You being a journalist, you should very well know why Naderites and their ilk exist. We can't get anything done in the Big Two parties if they're going to drop us like a hot potato every time we say something that makes them uncomfortable. I've seen the same trend with other issues such as sexism and racism. We have TRIED working with the major parties. The Democrats in the early nineties worked with green folks just long enough to get Clinton and Gore into office and then all of a sudden didn't need us anymore. So our concerns were not heard, or were not heard enough. So it was back to the drawing board again.

Or don't you remember Clinton's penchant for working with the GOP on unsavory issues rather than digging in his heels? I remember the government shutdown, yes, but that was an exception, not the general rule. Some say he's the best Republican president we've ever had, actually.

I'm going to go out on a limb here and guess that's the real reason Gore didn't get the White House in 2000. If the election hadn't been as close as it was, Bush's cronies and supporters wouldn't have been able to cheat his way in. Nader's measly less-than-five-percent wouldn't have mattered. We'd be having a different conversation right now. But after eight years of watering down what the Democratic Party is supposed to stand for, it really WAS Tweedledum and Tweedledee. And now we're seeing more of the same in this so-called Democratic majority Congress.

Fix the Democratic Party and we'll see the point in working within it again. Continue letting the GOP define the terms of the debate and doing nothing particularly constructive to fight it and... well... We might as well go outside the party, because it won't be any *less* effective in the end. And we'll get more positive work done because there won't be someone standing over our collective left shoulder going "Uh, that's going to cost us votes..."

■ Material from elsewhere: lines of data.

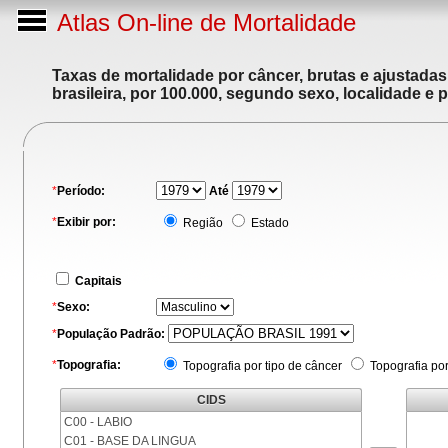
Atlas On-line de Mortalidade
Taxas de mortalidade por câncer, brutas e ajustada
brasileira, por 100.000, segundo sexo, localidade e 
*
Período:
Até
*
Exibir por:
Região
Estado
Capitais
*
Sexo:
*
População Padrão:
*
Topografia:
Topografia por tipo de câncer
Topografia po
CIDS
C00 - LABIO
C01 - BASE DA LINGUA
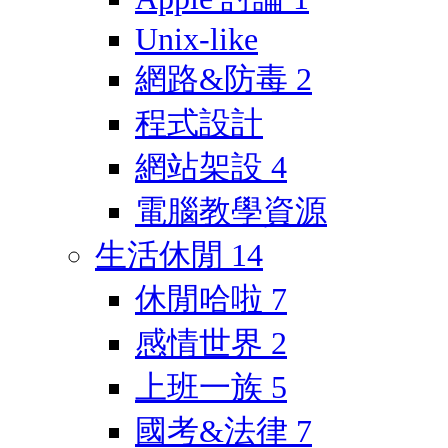
Unix-like
網路&防毒
2
程式設計
網站架設
4
電腦教學資源
生活休閒
14
休閒哈啦
7
感情世界
2
上班一族
5
國考&法律
7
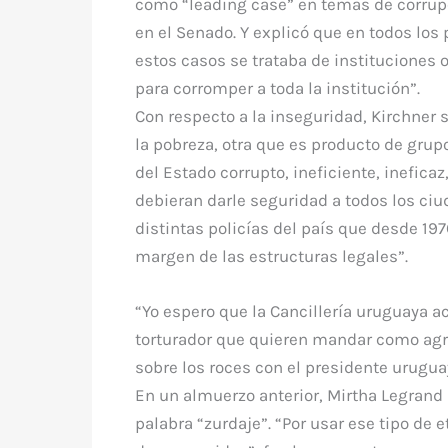
como “leading case” en temas de corrupci
en el Senado. Y explicó que en todos los
estos casos se trataba de instituciones 
para corromper a toda la institución”.
Con respecto a la inseguridad, Kirchner
la pobreza, otra que es producto de grup
del Estado corrupto, ineficiente, inefica
debieran darle seguridad a todos los ciu
distintas policías del país que desde 1
margen de las estructuras legales”.
“Yo espero que la Cancillería uruguaya 
torturador que quieren mandar como agre
sobre los roces con el presidente uruguayo
En un almuerzo anterior, Mirtha Legrand 
palabra “zurdaje”. “Por usar ese tipo de 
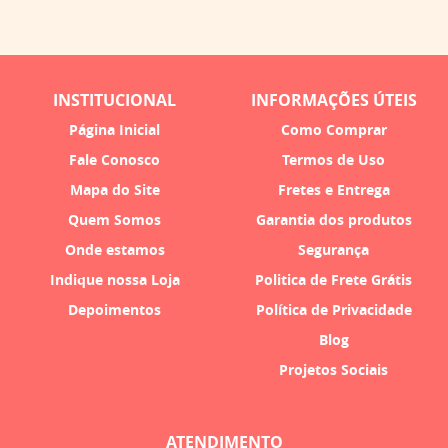
INSTITUCIONAL
INFORMAÇÕES ÚTEIS
Página Inicial
Como Comprar
Fale Conosco
Termos de Uso
Mapa do Site
Fretes e Entrega
Quem Somos
Garantia dos produtos
Onde estamos
Segurança
Indique nossa Loja
Politica de Frete Grátis
Depoimentos
Política de Privacidade
Blog
Projetos Sociais
ATENDIMENTO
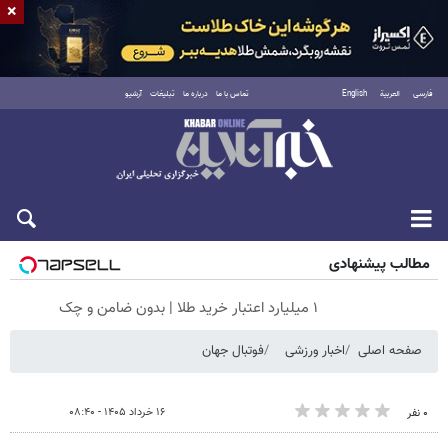
×
فارسی
العربية
English
تماس با ما
درباره ما
تبلیغات
آرشیو
جمعه ۱۶ مرداد ۱۴۰۵
مطالب پیشنهادی
۱ میلیارد اعتبار خرید طلا | بدون ضامن و چک
صفحه اصلی
اخبار ورزشی
فوتبال جهان
۱۶ خرداد ۱۴۰۵ - ۰۸:۴۰
۰ نفر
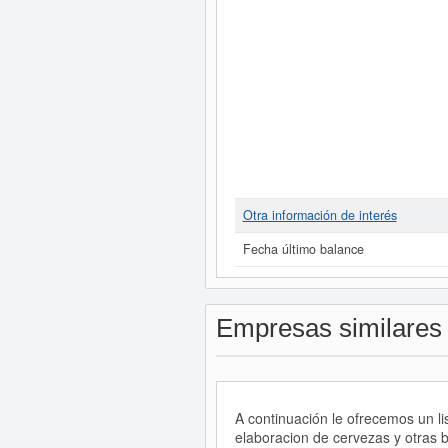
Otra información de interés
Fecha último balance
Empresas similares
A continuación le ofrecemos un l
elaboracion de cervezas y otras 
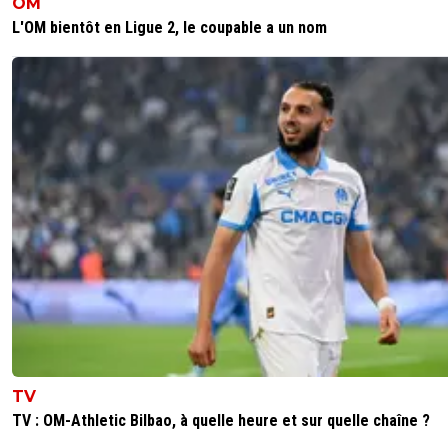
OM
L'OM bientôt en Ligue 2, le coupable a un nom
TV
TV : OM-Athletic Bilbao, à quelle heure et sur quelle chaîne ?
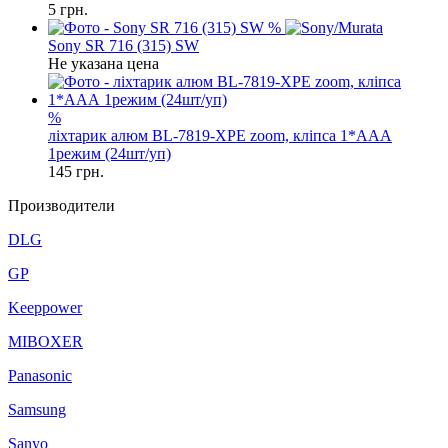
5
грн.
%
Sony SR 716 (315) SW
Не указана цена
%
ліхтарик алюм BL-7819-XPE zoom, кліпса 1*ААА
1режим (24шт/уп)
145
грн.
Производители
DLG
GP
Keeppower
MIBOXER
Panasonic
Samsung
Sanyo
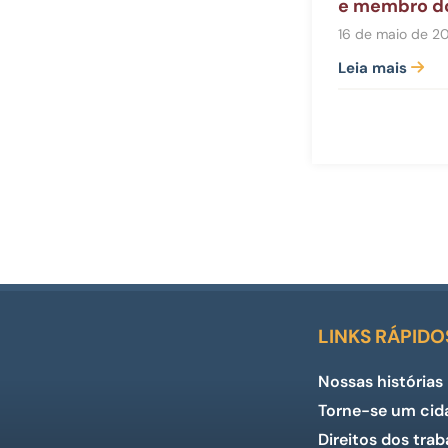
e membro do
16 de maio de 2
Leia mais
LINKS RÁPIDO
Nossas histórias
Torne-se um cid
Direitos dos tra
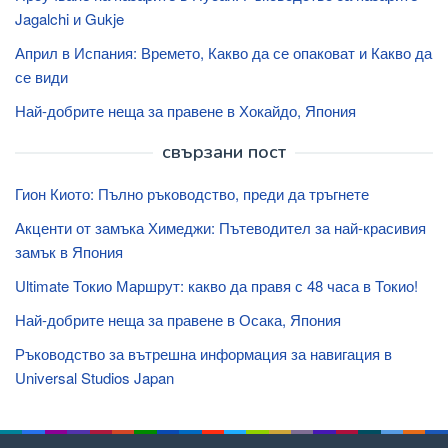
Jagalchi и Gukje
Април в Испания: Времето, Какво да се опаковат и Какво да
се види
Най-добрите неща за правене в Хокайдо, Япония
свързани пост
Гион Киото: Пълно ръководство, преди да тръгнете
Акценти от замъка Химеджи: Пътеводител за най-красивия
замък в Япония
Ultimate Токио Маршрут: какво да правя с 48 часа в Токио!
Най-добрите неща за правене в Осака, Япония
Ръководство за вътрешна информация за навигация в
Universal Studios Japan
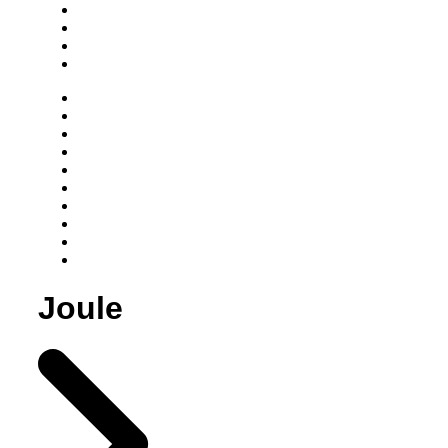
Joule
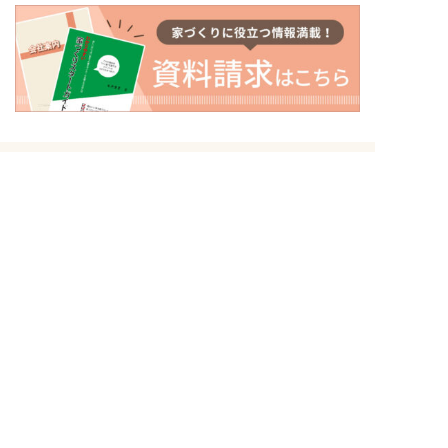
〒500-8434
岐阜県岐阜市向陽町26番地
トップページ
初めての方へ
イベント情報
ナガイホームの家づくり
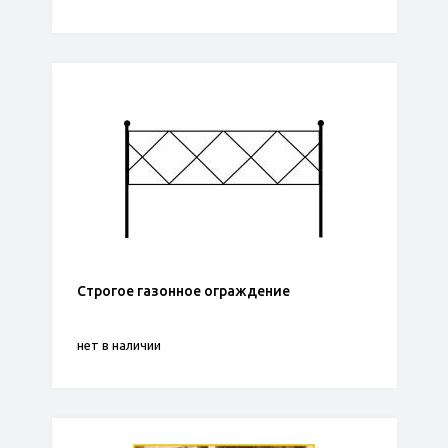
Строгое газонное ограждение
нет в наличии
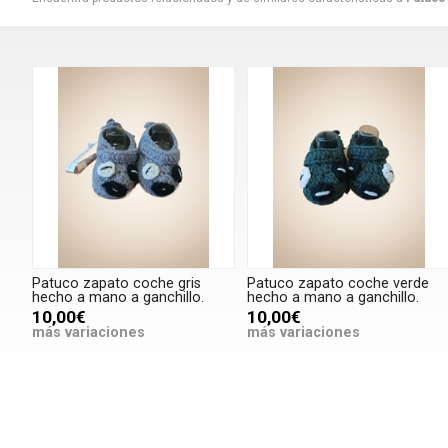
Patuco zapato coche gris
Patuco zapato coche verde
hecho a mano a ganchillo.
hecho a mano a ganchillo.
10,00€
10,00€
más variaciones
más variaciones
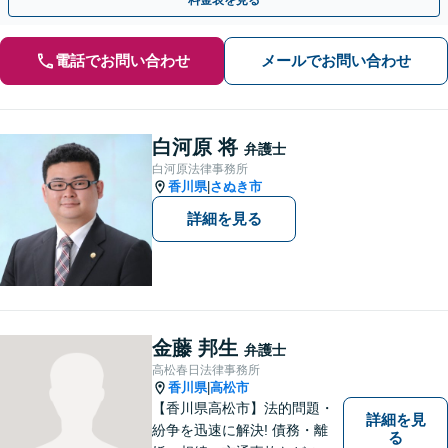
電話でお問い合わせ
メールでお問い合わせ
白河原 将
弁護士
白河原法律事務所
香川県
さぬき市
|
詳細を見る
金藤 邦生
弁護士
高松春日法律事務所
香川県
高松市
|
【香川県高松市】法的問題・
詳細を見
紛争を迅速に解決! 債務・離
る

Posted by: Dana on 24 Aug 07

"Fixing the Democratic Party" is a really imprecise goal; I can't respond to that. It implies that at some point in the past, there was a "pure" Democratic Party, that the process of compromise, influence and counter-influence in party politics are only recent developments.

And as for conjecturing why Al Gore lost the 2000 election -- I'd recommend the book "The Swamp: The Everglades, Florida, and the Politics of Paradise" by Michael Grunwald for a good look at Gore campaign missteps that cost him crucial votes in Florida, with or without GOP foul play.

You're talking about the top down, Dana. I'm talking about the bottom up. I will speak from what I've observed in the past:

In the 1990's, in Oregon (where I lived from 1991 to 2000), there was a constituency opposed to equal treatment under the law for the rights of gays and lesbians, as well as the introdution of materials that taught tolerance (in the broader sense of the word) for gay sexuality into public schools.

If I remember correctly, these people failed to get the changes they wanted via advocacy from the outside for such laws at the state or federal level.

So, they changed their strategy. They ran for for office at the local level: school boards, town councils, local representation in state government, etc. They did pretty well at that. And from these influential positions at the grassroots of local and regional party activism, they more successfully promoted their agenda via local laws and ballot initiatives.

I don't hear often enough of people concerned for our current and future ecological sustainability taking the same approach. I'd love to report on it those who are in a future column. Email me, people!

Thanks for the pointer to Focus the Nation, Ben.


Posted by: Emily Gertz on 24 Aug 07

I think we have to invest in the young activists who are tackling global warming. We have huge, well funded non-profits that are so tied into knots about policy and what is possible that they suck the air out of a lot of other promising activism. Bloggers have built their own system and have been conducting the 'silent revolution' unaided. Perhaps envirobloggers can do the same thing, if we don't get bogged down on which organic granola to buy. That is what we are trying to do at www.itsgettinghotinhere.org.